Quantization loss is outlier-driven, not bit-driven
Quantization speeds up decode for one reason: decode is memory-bound, and FP16→INT4 cuts the bytes of weights crossing the bus per step by 4×. The win is bandwidth, not arithmetic speed (unless the hardware natively does low-precision math). Dequantization is a cheap affine reconstruction — store a scale $s$ and zero-point $z$ per group of values, recover $x \approx s\,(q - z)$ — a multiply and an add, not any mantissa gymnastics.

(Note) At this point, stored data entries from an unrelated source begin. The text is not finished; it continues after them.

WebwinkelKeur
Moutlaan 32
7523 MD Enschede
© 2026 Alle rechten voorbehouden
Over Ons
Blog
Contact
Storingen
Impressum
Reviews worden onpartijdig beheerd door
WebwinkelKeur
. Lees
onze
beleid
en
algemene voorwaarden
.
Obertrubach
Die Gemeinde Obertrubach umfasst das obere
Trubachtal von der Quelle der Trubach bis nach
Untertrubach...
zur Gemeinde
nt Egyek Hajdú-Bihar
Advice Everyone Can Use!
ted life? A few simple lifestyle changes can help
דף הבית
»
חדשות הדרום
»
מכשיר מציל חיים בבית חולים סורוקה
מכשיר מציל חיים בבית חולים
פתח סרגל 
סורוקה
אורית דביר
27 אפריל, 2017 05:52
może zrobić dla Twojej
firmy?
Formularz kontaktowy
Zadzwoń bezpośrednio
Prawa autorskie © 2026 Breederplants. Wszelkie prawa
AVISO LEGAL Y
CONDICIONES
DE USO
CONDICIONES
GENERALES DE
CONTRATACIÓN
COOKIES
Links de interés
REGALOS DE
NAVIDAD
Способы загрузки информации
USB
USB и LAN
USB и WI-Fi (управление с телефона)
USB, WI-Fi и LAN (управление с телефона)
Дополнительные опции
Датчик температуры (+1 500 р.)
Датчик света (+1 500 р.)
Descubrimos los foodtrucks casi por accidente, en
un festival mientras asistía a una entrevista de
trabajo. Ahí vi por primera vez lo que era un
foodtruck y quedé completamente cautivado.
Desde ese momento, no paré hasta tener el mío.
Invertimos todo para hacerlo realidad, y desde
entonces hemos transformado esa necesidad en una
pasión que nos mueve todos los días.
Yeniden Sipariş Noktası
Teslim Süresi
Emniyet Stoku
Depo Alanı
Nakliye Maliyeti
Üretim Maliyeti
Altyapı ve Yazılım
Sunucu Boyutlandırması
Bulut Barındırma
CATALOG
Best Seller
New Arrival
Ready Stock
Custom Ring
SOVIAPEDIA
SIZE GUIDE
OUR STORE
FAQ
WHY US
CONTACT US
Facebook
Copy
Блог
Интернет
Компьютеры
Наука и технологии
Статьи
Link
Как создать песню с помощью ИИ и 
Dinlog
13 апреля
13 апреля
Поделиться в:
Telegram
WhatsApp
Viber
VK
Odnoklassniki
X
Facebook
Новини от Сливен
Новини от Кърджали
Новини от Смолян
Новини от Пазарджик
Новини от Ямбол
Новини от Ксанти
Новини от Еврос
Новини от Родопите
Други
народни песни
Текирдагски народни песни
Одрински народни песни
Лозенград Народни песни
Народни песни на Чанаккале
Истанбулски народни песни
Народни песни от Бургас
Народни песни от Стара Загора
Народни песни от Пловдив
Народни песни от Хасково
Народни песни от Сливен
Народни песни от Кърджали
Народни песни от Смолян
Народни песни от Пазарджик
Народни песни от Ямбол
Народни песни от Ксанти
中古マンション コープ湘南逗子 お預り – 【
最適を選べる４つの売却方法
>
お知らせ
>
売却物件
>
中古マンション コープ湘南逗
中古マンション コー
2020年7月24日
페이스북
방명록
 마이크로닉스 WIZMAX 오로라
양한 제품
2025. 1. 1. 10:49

| The interesting claim is where the accuracy loss comes from. It is not generic “fewer bits, fewer distinguishable values.” With 16 levels (INT4), the scale must stretch to cover the block’s full range: $s \propto \max( | x | )$. LLM weight and especially activation distributions are outlier-dominated — a few channels with magnitude far above the rest. One shared scale gets dictated by the rare outlier, cramming the ordinary majority into a sliver of the available levels and destroying their resolution. The loss concentrates in the non-outlier majority, caused by the outliers. |
This reframing explains the actual shape of quantization research: it’s about scale assignment, not round-off. Granularity ladders (per-tensor → per-channel → per-group) keep one group’s outliers from ruining another group’s resolution; outlier-aware schemes like LLM.int8() pull outlier channels out to FP16 entirely rather than let them poison a shared scale.
The overhead of fine granularity is sub-linear and nearly free: INT4 at group size 128 stores 64 bytes of data per 2–4 bytes of scale/zero-point — a few percent against a 4× compression.
Quantization sits at the “bounded loss” end of the approximation spectrum; speculative decoding is the provably-free other end.